Written by: Petia Stoykova
LdM Interior Design major
Sound; a neglected feature that is rarely considered in the design of a space. Our sonic perception of the world and the area that we are in helps confirm our presence, which is necessary for self-relation as well as spatial awareness.
When working in the LdM Interior Design studios, I constantly pay attention to the new elements hanging around the studio; I had noticed a poster that informed me of a seminar about “Domestic Soundscapes” in the upcoming days! I knew about landscapes, cityscapes, even townscapes, but not soundscapes! I decided to attend this seminar held by architect and researcher, Antonella Radicchi, where we paid attention to the soundscape of the interiors of the city in order to develop a sound map.
This map will not focus on the technical description of the sounds of the city, but rather gives a better idea of the place itself with information such as recordings and pictures. We discovered that spaces are highly impacted by sound; in the medieval city there was a perfect balance between the acoustics and the built environment. With the rise of the industrial revolution, new technologies were created that influenced the loss of sensitivity. The locomotives, railroads, and cars all changed the way we hear and perceive our environment. Many places also have sonic walls with a constant fake sonic environment created by ambient music, which in a way can alter our presence in the world. Through a sound walk to the Mercato Centrale we were encouraged to pay attention to the details of sound and how they create different environments.
As we walked from Piazza San Lorenzo and entered into the outdoor market surrounding the Mercato, there was a shift in sonic atmosphere. The ambient construction and faint noise from the piazza changed to energetic and almost hectic sounds from the obnoxious venders and the observers just trying to pass through the market. Once inside the Mercato, when moving from one of the side entrances towards different food stations around the perimeter of the first floor, we recorded the nonstop motion and shuffling of the chefs cutting meat, the clanging of plates, and the constant cash register opening and closing. There is always something going on and the rhythm of the motion of the people is emphasized in the sonic rhythm of the market.

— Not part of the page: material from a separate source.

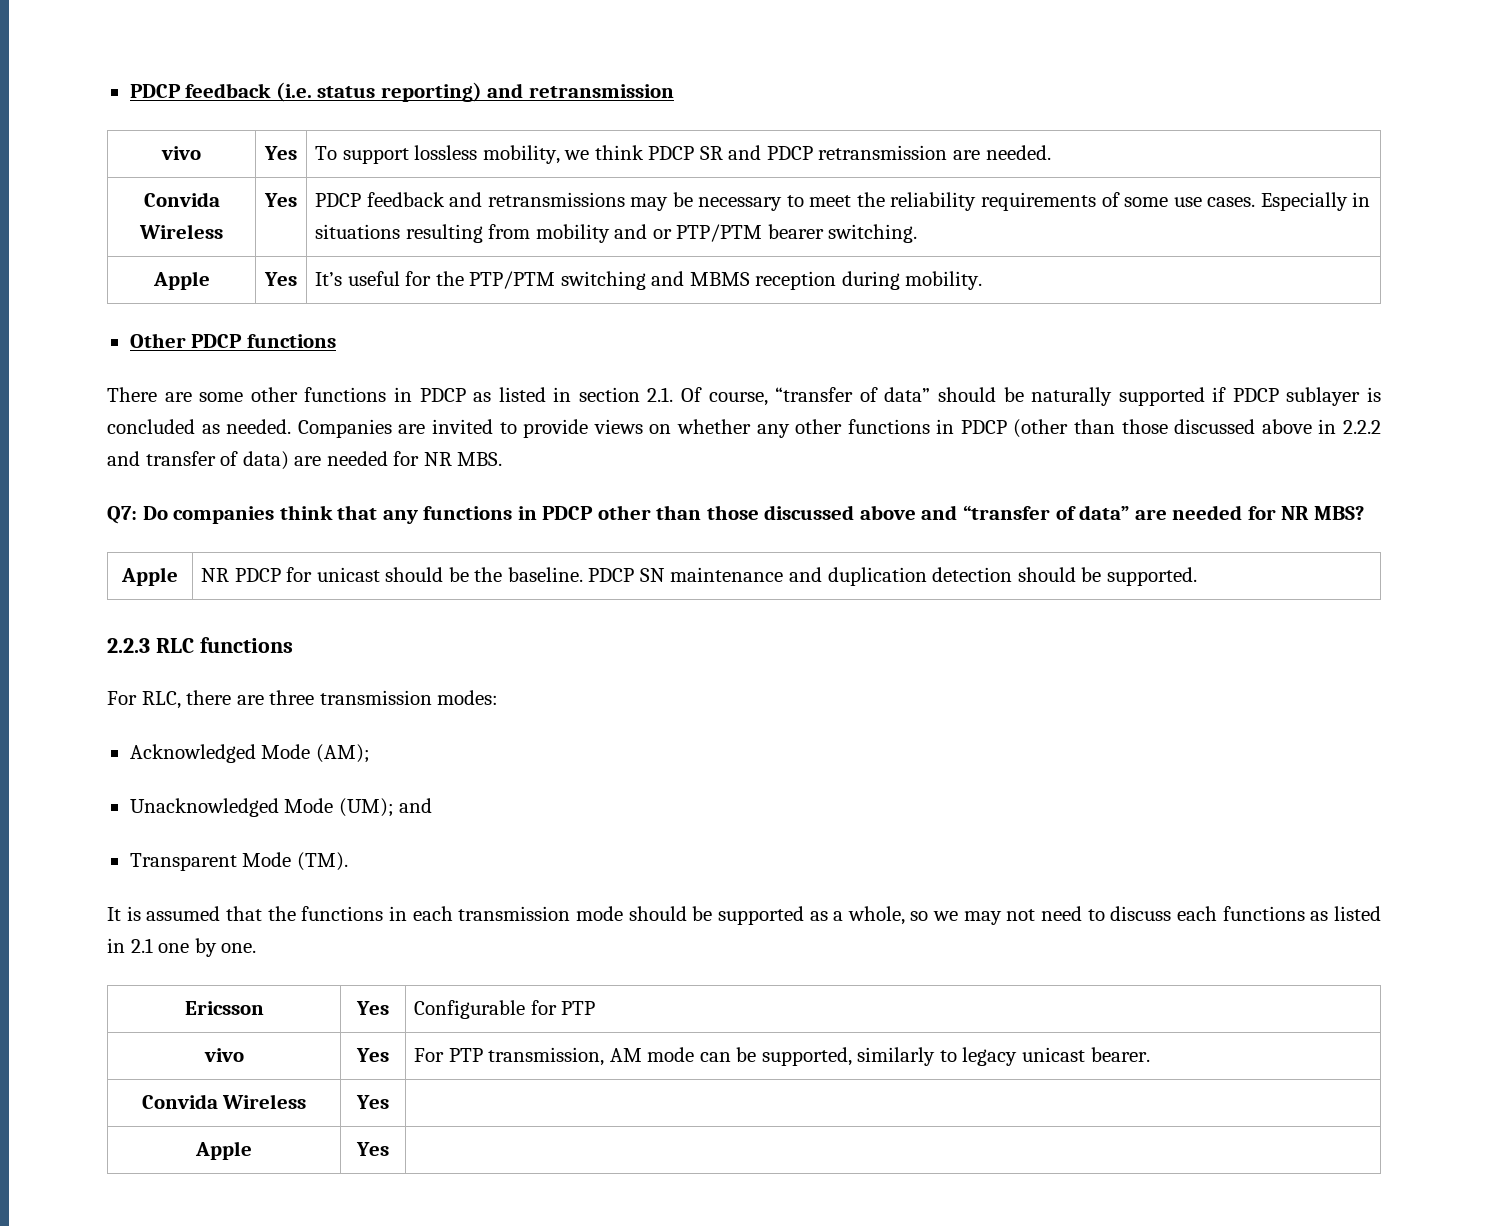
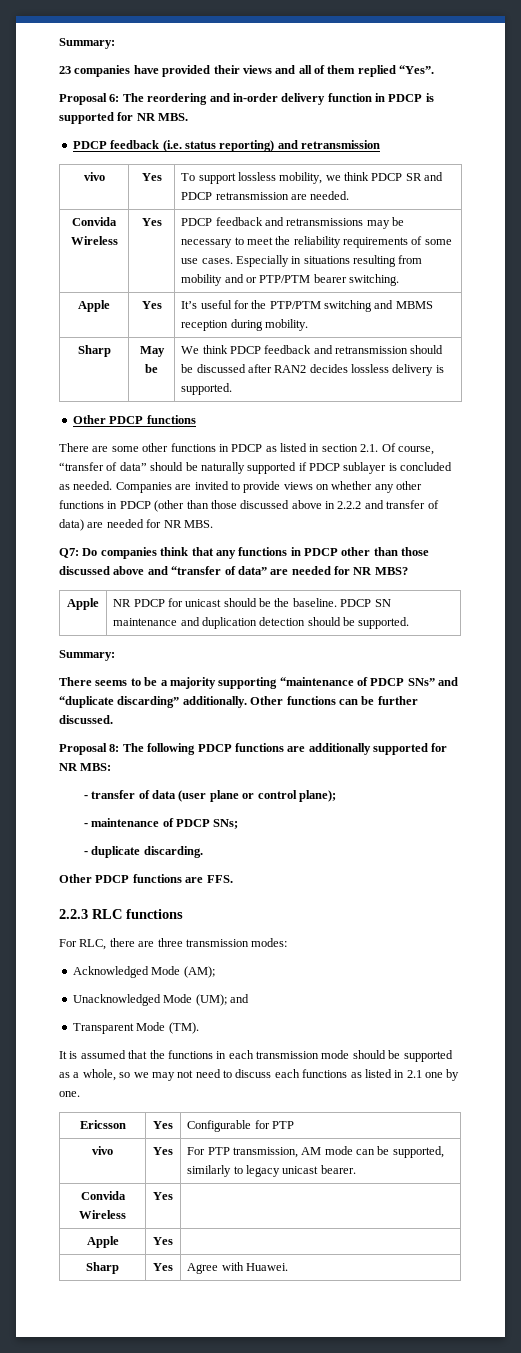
(129, 91) none -> [59,38,115,49] [59,65,435,77] [59,93,434,105] [59,112,189,124] Summary: // 23 companies have provided their views and all of them replied “Yes”. // Proposal 6: The reordering and in-order delivery function in PDCP is supported for NR MBS. //
(983, 280) none -> [77,345,111,357] [139,346,165,357] [145,364,158,373] [181,345,444,354] [181,364,444,376] [181,383,233,395] // Sharp | May be | We think PDCP feedback and retransmission should be discussed after RAN2 decides lossless delivery is supported.
(1197, 576) none -> [59,650,115,661] [59,677,459,689] [59,696,418,708] [59,715,113,724] [59,743,448,755] [59,763,112,771] [83,790,336,802] [83,818,239,829] [83,846,203,858] [59,874,233,883] // Summary: // There seems to be a majority supporting “maintenance of PDCP SNs” and “duplicate discarding” additionally. Other functions can be further discussed. // Proposal 8: The following PDCP functions are additionally supported for NR MBS: // - transfer of data (user plane or control plane); // - maintenance of PDCP SNs; // - duplicate discarding. // Other PDCP functions are FFS.
(389, 1149) none -> [86,1262,119,1274] [153,1263,173,1271] [187,1262,288,1274] // Sharp | Yes | Agree with Huawei.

The interior soundscape of the Mercato Centrale has an assortment of sounds that are associated with this space. This key feature that cannot be seen considerably impacts the market. On November 28th, Antonella Radicchi is presenting the map consisting of the sounds and pictures we took in order to emphasize the significance of sound in a domestic environment. I’m very excited to see how the collection of our sounds will represent the identity of the market!